▶ [WORK ORDER]:
Locate each line below that includes "called" and reproduce it.

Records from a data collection
··········

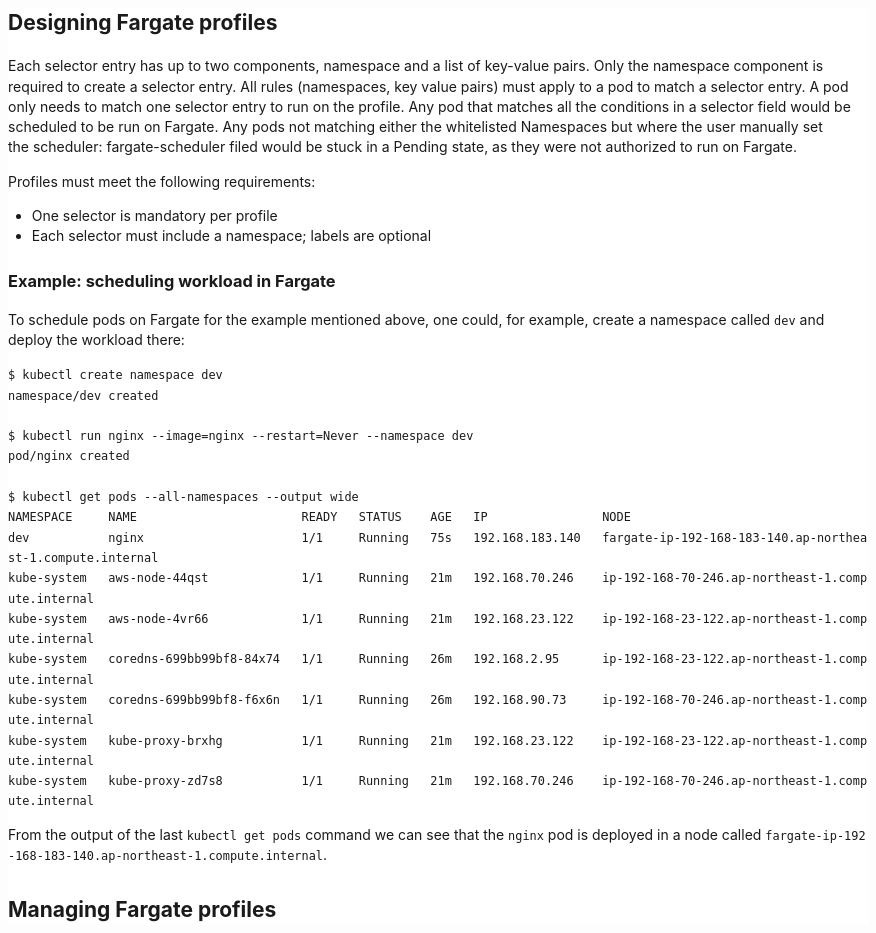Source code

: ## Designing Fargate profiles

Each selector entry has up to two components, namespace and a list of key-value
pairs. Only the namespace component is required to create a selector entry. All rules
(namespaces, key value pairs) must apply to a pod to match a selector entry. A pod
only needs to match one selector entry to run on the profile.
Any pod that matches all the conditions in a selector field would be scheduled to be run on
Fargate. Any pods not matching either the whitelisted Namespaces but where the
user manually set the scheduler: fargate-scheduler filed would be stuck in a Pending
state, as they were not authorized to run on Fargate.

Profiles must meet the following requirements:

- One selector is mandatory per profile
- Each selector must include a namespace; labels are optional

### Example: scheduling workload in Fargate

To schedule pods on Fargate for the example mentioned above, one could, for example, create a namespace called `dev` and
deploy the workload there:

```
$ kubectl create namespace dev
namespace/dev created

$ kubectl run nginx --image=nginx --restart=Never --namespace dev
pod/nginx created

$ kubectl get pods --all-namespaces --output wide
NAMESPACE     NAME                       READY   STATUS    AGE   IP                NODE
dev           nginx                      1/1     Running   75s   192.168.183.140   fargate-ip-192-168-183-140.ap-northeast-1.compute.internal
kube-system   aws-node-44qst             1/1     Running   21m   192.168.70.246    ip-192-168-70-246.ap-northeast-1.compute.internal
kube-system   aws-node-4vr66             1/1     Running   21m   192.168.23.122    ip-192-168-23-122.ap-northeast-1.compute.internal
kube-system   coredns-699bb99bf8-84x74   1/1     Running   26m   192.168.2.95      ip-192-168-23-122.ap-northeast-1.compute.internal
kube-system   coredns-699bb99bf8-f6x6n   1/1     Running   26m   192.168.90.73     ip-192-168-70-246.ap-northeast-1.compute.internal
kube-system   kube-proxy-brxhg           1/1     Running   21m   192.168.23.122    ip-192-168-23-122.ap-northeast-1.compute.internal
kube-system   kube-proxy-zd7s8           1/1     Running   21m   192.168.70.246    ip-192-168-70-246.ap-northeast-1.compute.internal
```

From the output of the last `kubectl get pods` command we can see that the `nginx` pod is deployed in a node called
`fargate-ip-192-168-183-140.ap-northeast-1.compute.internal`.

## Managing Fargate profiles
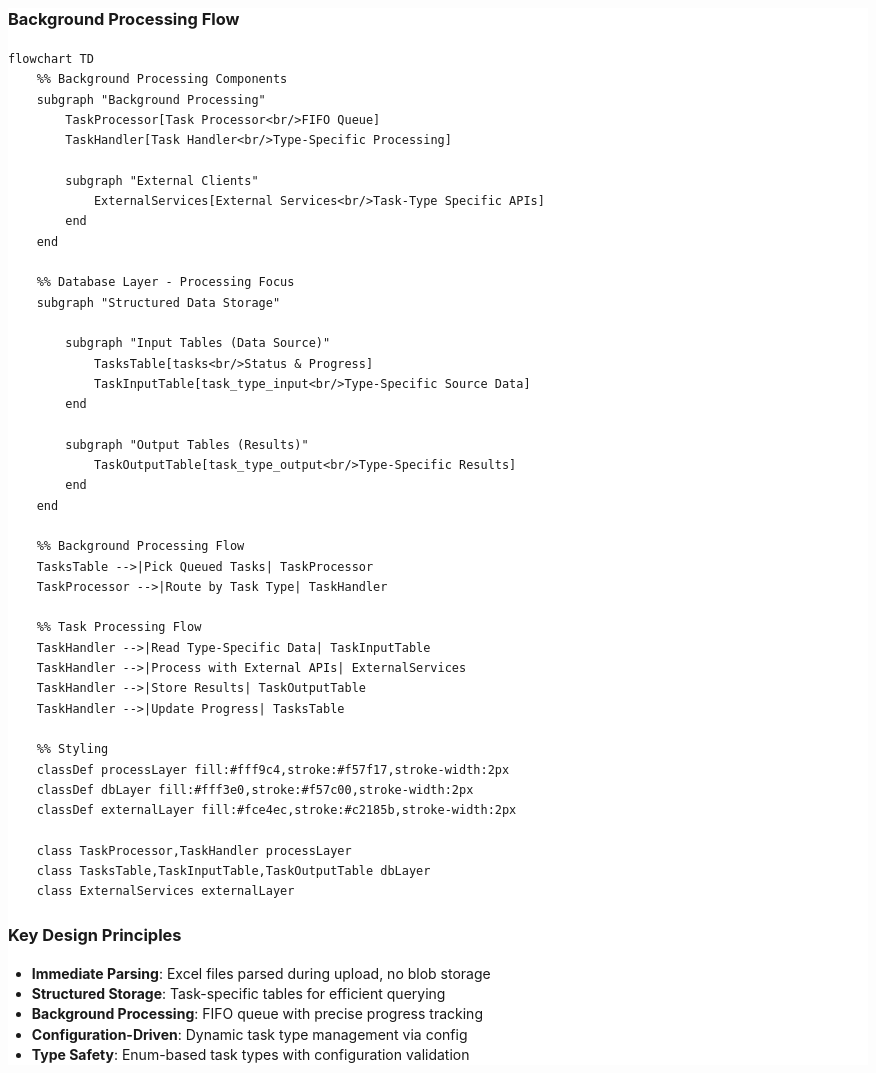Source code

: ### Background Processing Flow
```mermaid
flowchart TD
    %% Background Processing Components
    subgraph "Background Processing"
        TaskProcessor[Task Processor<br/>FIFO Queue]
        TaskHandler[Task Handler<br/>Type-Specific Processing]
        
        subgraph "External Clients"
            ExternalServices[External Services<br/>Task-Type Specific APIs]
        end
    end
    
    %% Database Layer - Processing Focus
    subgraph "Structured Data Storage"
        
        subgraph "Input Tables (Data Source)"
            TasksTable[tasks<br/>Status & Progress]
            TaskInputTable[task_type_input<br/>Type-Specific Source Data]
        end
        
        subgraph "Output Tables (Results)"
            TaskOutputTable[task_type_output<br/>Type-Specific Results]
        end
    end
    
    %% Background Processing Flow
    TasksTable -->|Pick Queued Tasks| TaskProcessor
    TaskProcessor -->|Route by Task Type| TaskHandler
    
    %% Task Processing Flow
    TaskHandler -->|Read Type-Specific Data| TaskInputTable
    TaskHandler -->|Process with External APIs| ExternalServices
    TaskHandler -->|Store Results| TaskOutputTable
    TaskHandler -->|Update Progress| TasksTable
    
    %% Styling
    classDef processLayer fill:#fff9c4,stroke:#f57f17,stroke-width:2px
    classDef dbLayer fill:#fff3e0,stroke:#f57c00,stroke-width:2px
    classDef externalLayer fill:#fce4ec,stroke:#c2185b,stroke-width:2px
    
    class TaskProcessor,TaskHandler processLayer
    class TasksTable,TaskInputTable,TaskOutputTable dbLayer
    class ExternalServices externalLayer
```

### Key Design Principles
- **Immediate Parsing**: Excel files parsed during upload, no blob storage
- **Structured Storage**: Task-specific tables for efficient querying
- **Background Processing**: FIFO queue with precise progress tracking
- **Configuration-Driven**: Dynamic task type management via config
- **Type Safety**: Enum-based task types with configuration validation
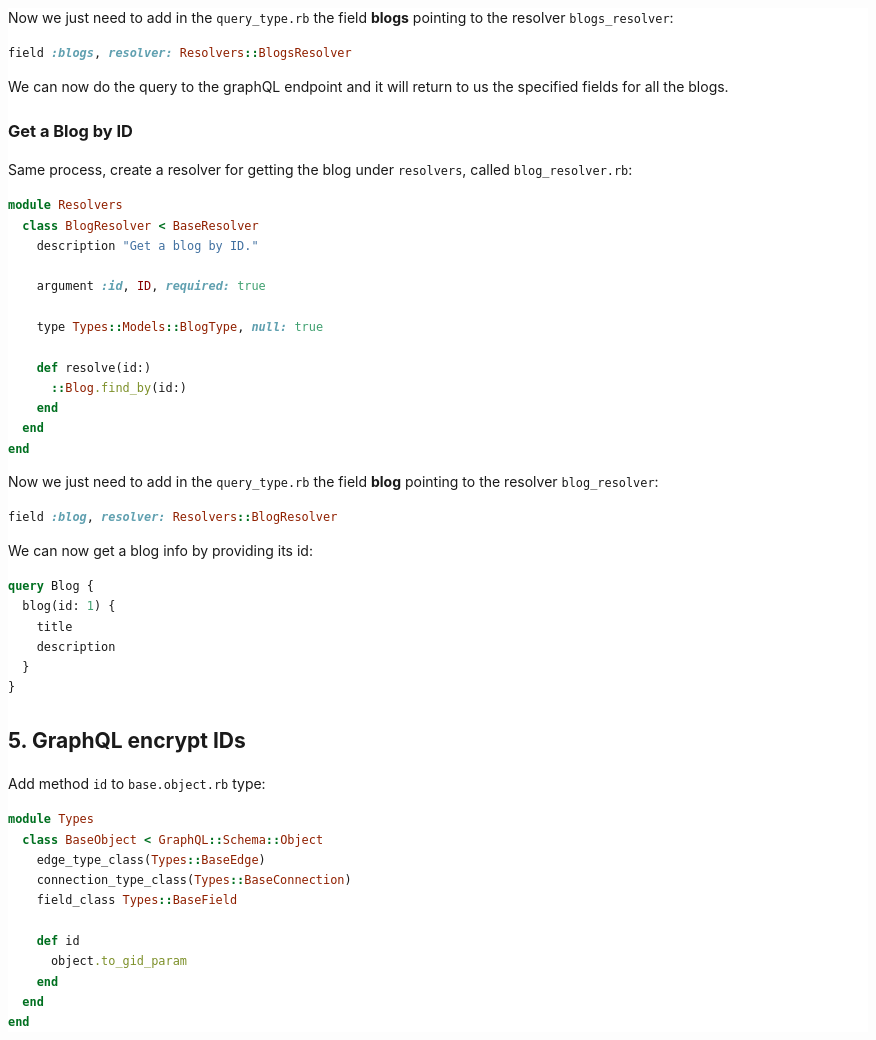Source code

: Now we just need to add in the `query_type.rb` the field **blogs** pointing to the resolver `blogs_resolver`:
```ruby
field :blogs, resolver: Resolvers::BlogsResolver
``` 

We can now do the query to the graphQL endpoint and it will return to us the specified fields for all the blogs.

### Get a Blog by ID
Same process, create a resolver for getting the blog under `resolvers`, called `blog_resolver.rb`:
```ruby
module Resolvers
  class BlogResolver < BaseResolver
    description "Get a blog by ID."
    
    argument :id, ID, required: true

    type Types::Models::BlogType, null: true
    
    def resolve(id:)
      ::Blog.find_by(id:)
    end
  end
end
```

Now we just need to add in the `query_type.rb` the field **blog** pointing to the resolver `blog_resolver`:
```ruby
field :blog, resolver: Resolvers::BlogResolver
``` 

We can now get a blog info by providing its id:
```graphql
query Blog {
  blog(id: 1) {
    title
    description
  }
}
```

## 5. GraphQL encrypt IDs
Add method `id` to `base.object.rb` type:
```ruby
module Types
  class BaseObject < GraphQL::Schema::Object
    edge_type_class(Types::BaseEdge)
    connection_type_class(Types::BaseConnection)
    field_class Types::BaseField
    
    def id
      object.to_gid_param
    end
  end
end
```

··········

▶ [RESPONSE TO THIS TASK]:
To schedule pods on Fargate for the example mentioned above, one could, for example, create a namespace called `dev` and
From the output of the last `kubectl get pods` command we can see that the `nginx` pod is deployed in a node called
Same process, create a resolver for getting the blog under `resolvers`, called `blog_resolver.rb`:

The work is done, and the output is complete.